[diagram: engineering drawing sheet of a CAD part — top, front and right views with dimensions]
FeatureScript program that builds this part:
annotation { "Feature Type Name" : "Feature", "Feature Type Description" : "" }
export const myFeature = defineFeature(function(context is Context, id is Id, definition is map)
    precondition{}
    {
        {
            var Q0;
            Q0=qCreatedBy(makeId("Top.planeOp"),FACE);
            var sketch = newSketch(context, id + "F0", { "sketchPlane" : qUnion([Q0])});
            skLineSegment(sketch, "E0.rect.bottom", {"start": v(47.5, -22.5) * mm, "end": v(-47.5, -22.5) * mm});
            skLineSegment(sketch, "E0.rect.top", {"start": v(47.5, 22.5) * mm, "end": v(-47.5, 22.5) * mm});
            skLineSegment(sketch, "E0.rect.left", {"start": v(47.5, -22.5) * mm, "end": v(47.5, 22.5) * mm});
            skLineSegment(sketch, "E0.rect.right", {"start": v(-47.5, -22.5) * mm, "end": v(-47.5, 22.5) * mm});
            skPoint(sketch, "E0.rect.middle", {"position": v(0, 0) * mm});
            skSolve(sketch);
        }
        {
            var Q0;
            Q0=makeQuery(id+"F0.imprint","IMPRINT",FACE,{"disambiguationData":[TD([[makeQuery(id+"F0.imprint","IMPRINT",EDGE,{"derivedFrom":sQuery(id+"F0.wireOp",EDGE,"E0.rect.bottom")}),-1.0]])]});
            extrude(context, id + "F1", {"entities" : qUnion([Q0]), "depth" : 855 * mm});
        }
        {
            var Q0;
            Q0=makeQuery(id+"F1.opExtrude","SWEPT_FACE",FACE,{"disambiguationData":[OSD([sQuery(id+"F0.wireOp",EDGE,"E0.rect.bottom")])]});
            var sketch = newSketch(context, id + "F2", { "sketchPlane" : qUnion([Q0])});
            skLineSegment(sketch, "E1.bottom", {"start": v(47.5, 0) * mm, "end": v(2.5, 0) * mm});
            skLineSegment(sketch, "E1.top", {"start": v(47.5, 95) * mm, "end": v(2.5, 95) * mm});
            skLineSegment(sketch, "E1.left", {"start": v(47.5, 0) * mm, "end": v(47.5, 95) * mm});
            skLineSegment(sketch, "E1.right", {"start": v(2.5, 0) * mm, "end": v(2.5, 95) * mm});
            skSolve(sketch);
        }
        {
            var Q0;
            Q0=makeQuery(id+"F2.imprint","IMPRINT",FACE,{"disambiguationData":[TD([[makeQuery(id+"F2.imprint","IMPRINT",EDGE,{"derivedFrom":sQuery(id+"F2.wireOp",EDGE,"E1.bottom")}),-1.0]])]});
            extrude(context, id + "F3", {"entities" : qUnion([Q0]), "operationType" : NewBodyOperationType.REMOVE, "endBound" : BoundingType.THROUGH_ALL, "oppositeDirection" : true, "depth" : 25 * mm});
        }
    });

* _What the task asks_
Count the lines of the entries above that contain the string "disambiguationData", and give only the number.

* _Response to this exercise_
3